■ **What you have to do**
Everything from the line with "18: (351, 253)" to the final line of the entries is to be set down exactly, except the pictures.

· · · · ·

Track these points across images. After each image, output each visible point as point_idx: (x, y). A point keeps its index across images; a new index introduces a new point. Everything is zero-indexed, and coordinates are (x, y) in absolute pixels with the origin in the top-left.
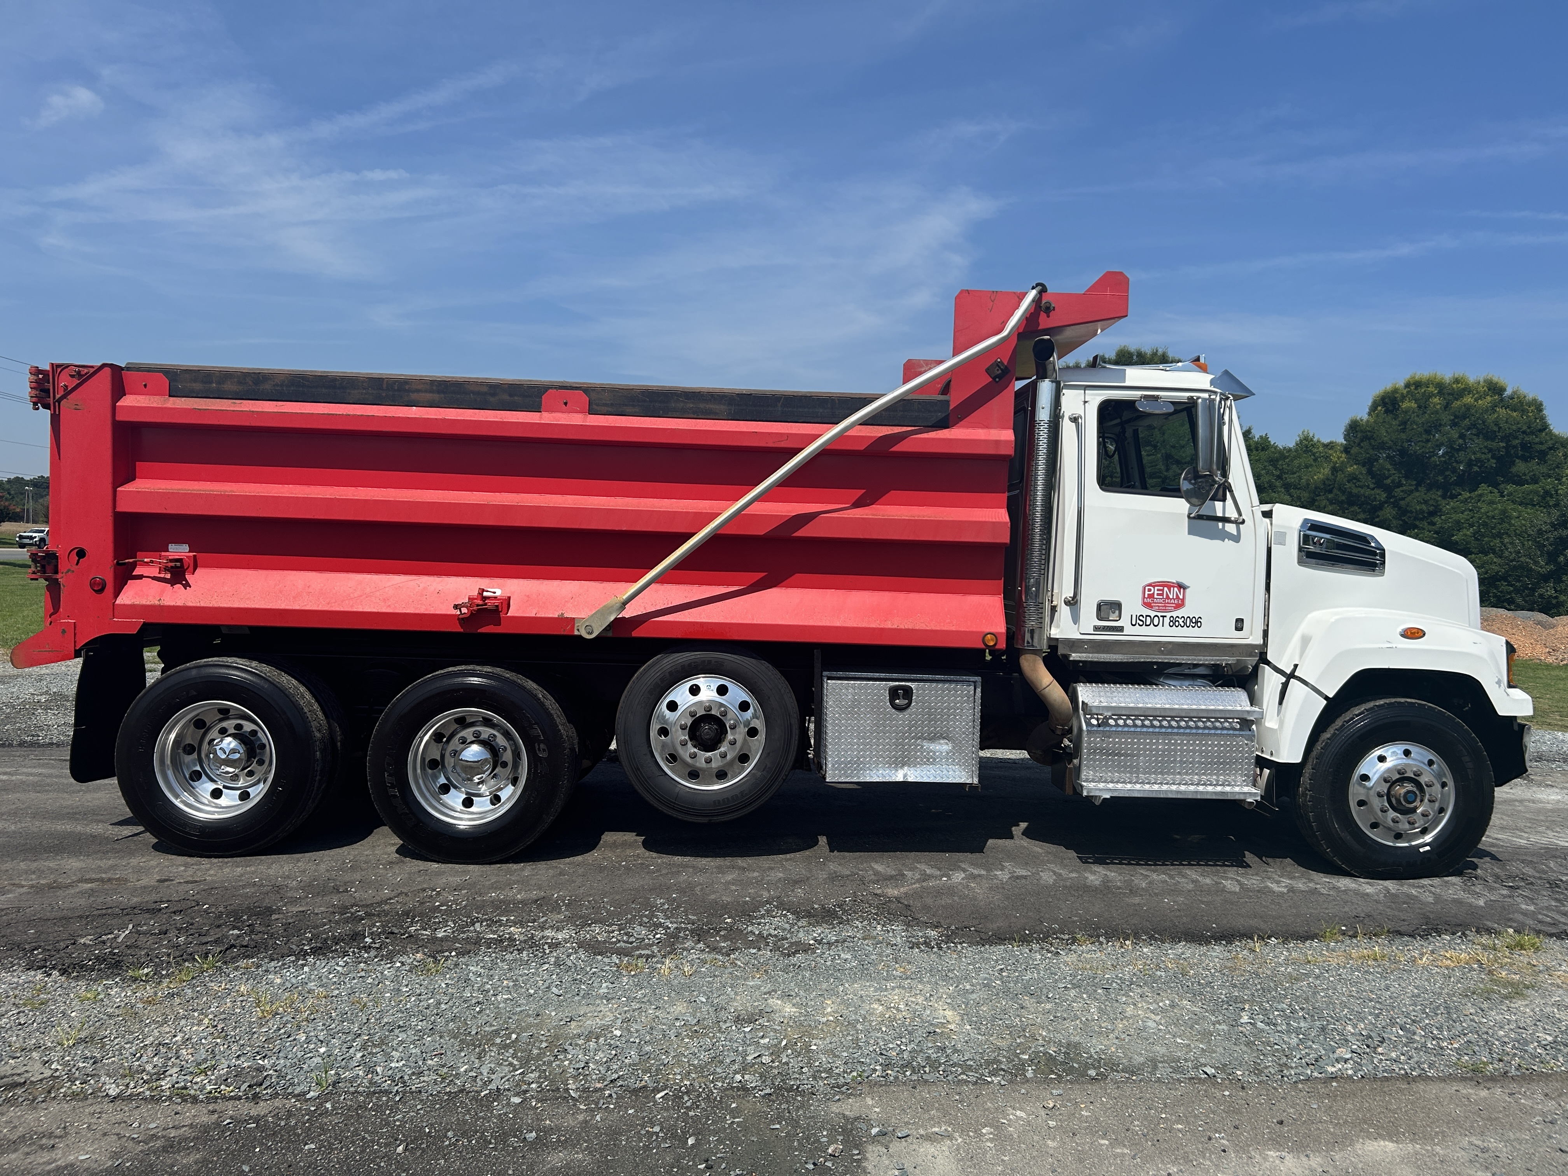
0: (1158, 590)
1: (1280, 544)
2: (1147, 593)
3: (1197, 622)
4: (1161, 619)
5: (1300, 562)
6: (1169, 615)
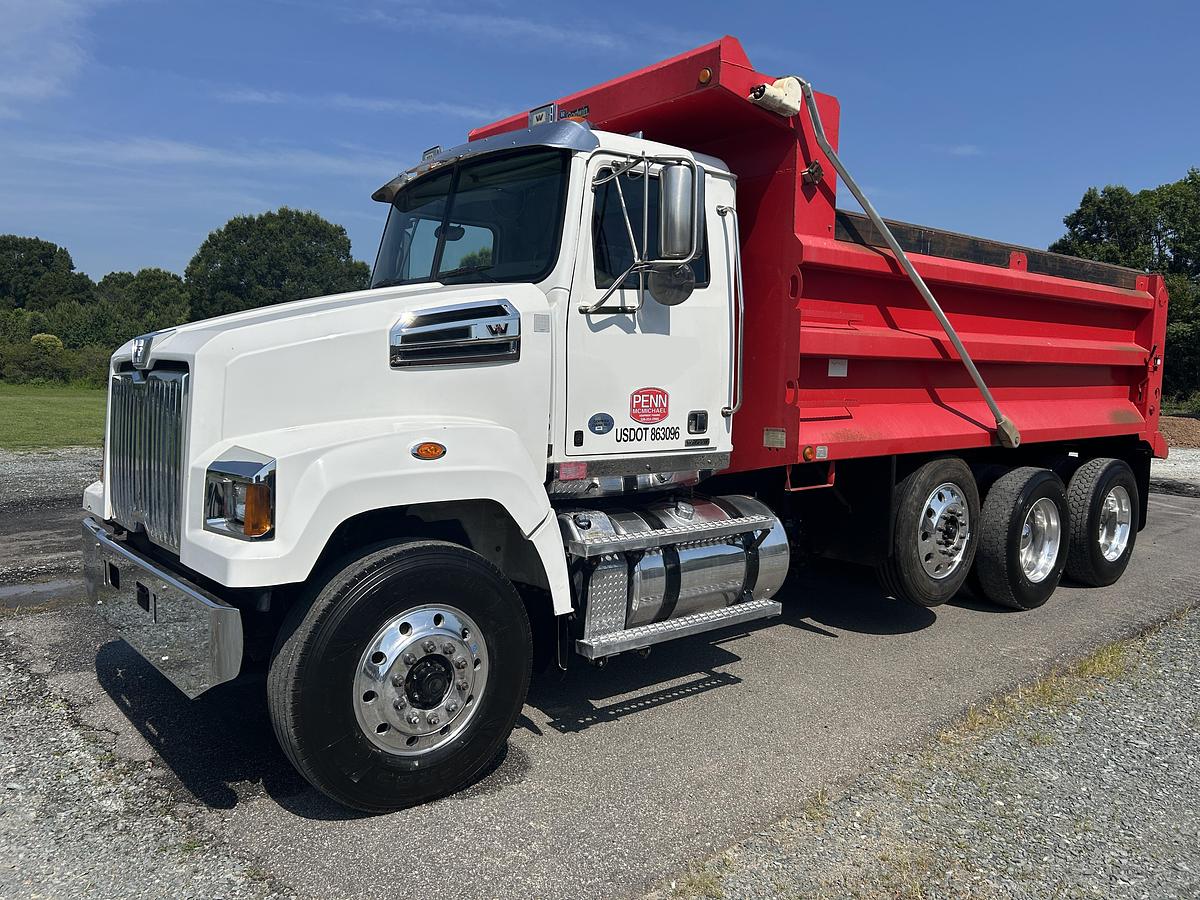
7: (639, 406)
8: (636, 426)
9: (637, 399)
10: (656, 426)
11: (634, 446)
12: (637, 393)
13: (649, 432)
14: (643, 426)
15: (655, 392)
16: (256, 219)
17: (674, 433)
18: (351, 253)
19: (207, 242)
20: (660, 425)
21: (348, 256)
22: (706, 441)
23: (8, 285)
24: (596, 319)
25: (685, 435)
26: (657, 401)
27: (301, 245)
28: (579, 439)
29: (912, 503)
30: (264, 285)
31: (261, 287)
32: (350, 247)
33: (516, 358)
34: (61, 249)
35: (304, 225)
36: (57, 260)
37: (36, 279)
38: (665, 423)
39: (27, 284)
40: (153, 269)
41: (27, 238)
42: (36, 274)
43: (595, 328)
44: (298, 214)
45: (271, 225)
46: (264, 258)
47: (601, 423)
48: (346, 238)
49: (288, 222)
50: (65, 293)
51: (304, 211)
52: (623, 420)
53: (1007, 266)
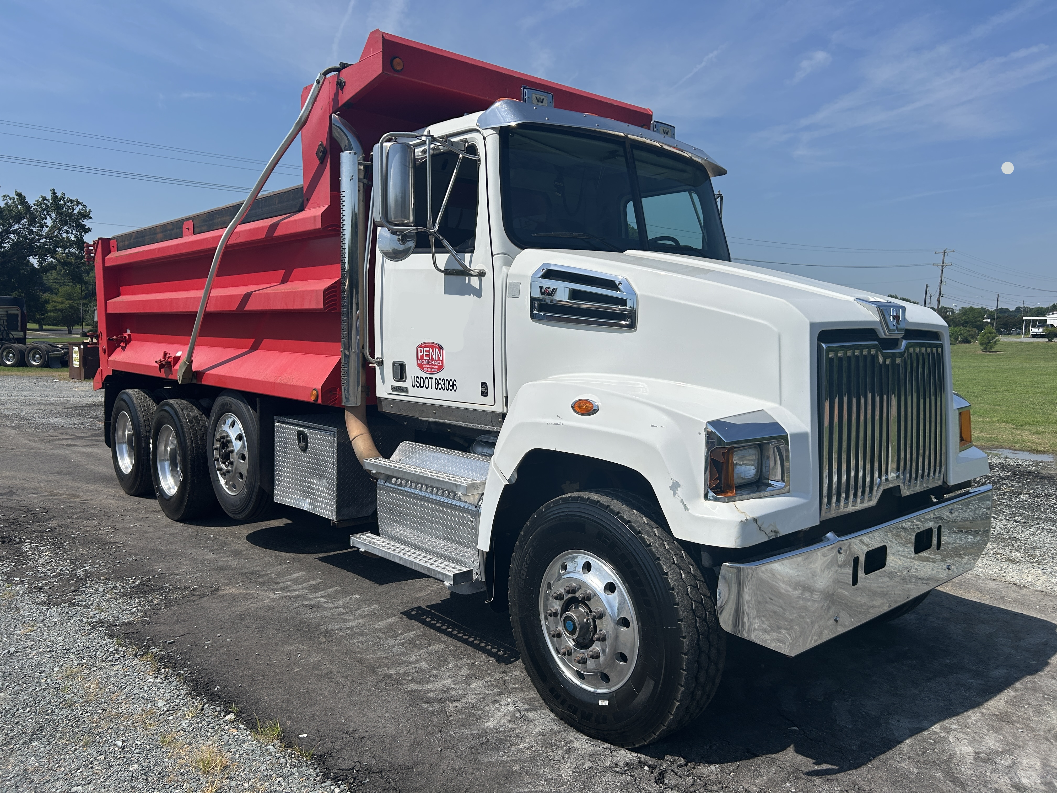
0: (427, 351)
1: (514, 296)
2: (419, 354)
3: (452, 385)
4: (430, 380)
5: (533, 316)
6: (434, 376)
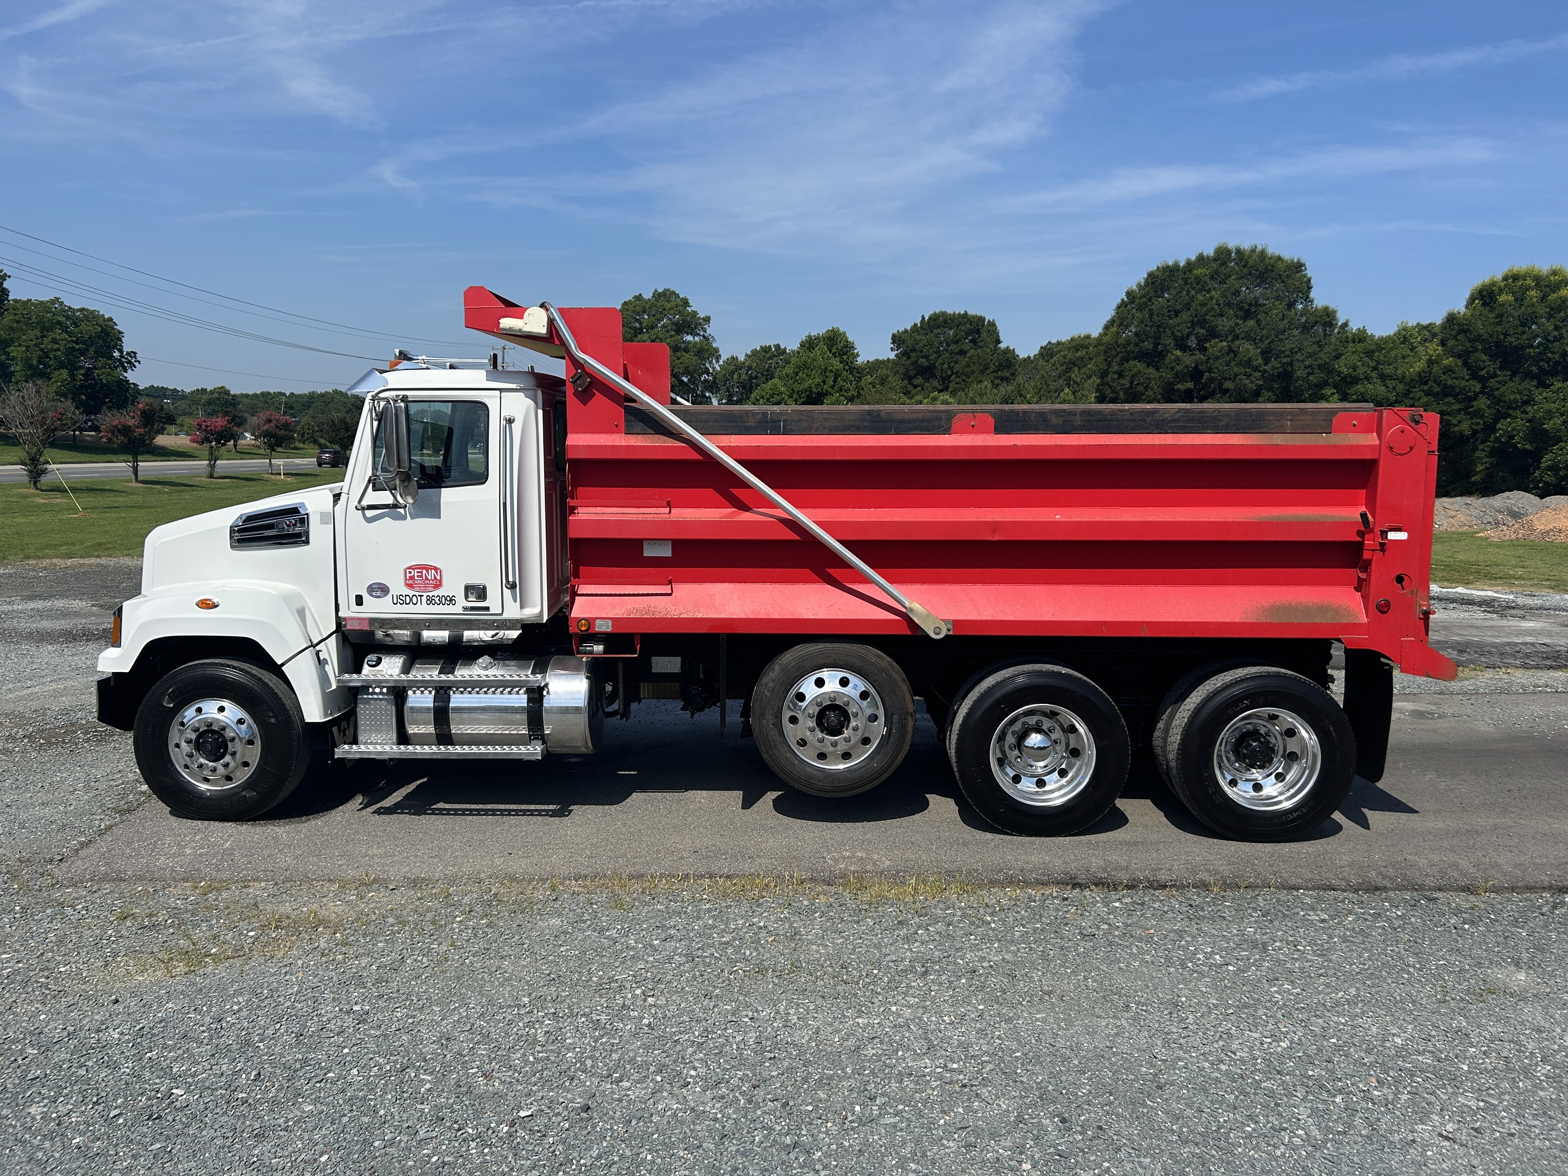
7: (412, 578)
8: (411, 593)
9: (410, 573)
10: (431, 594)
11: (411, 608)
12: (410, 568)
13: (424, 599)
14: (417, 594)
15: (427, 568)
16: (1182, 265)
17: (451, 600)
18: (1312, 295)
19: (1123, 300)
20: (436, 593)
21: (1307, 299)
22: (487, 609)
23: (935, 367)
24: (370, 513)
25: (461, 602)
26: (432, 574)
27: (1237, 293)
28: (359, 600)
29: (767, 684)
30: (1184, 348)
31: (1178, 353)
32: (1310, 288)
33: (307, 542)
34: (989, 321)
35: (1245, 266)
36: (984, 335)
37: (961, 358)
38: (439, 592)
39: (952, 364)
40: (1082, 336)
41: (957, 312)
42: (962, 353)
43: (370, 520)
44: (1239, 252)
45: (1198, 272)
46: (1185, 316)
47: (379, 590)
48: (1305, 276)
49: (1224, 264)
50: (987, 372)
51: (1246, 246)
52: (398, 587)
53: (947, 431)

· · · · ·

■ **Completed exercise**
18: (351, 253)
19: (207, 242)
20: (660, 425)
21: (348, 256)
22: (706, 441)
23: (8, 285)
24: (596, 319)
25: (685, 435)
26: (657, 401)
27: (301, 245)
28: (579, 439)
29: (912, 503)
30: (264, 285)
31: (261, 287)
32: (350, 247)
33: (516, 358)
34: (61, 249)
35: (304, 225)
36: (57, 260)
37: (36, 279)
38: (665, 423)
39: (27, 284)
40: (153, 269)
41: (27, 238)
42: (36, 274)
43: (595, 328)
44: (298, 214)
45: (271, 225)
46: (264, 258)
47: (601, 423)
48: (346, 238)
49: (288, 222)
50: (65, 293)
51: (304, 211)
52: (623, 420)
53: (1007, 266)
0: (427, 351)
1: (514, 296)
2: (419, 354)
3: (452, 385)
4: (430, 380)
5: (533, 316)
6: (434, 376)
7: (412, 578)
8: (411, 593)
9: (410, 573)
10: (431, 594)
11: (411, 608)
12: (410, 568)
13: (424, 599)
14: (417, 594)
15: (427, 568)
16: (1182, 265)
17: (451, 600)
18: (1312, 295)
19: (1123, 300)
20: (436, 593)
21: (1307, 299)
22: (487, 609)
23: (935, 367)
24: (370, 513)
25: (461, 602)
26: (432, 574)
27: (1237, 293)
28: (359, 600)
29: (767, 684)
30: (1184, 348)
31: (1178, 353)
32: (1310, 288)
33: (307, 542)
34: (989, 321)
35: (1245, 266)
36: (984, 335)
37: (961, 358)
38: (439, 592)
39: (952, 364)
40: (1082, 336)
41: (957, 312)
42: (962, 353)
43: (370, 520)
44: (1239, 252)
45: (1198, 272)
46: (1185, 316)
47: (379, 590)
48: (1305, 276)
49: (1224, 264)
50: (987, 372)
51: (1246, 246)
52: (398, 587)
53: (947, 431)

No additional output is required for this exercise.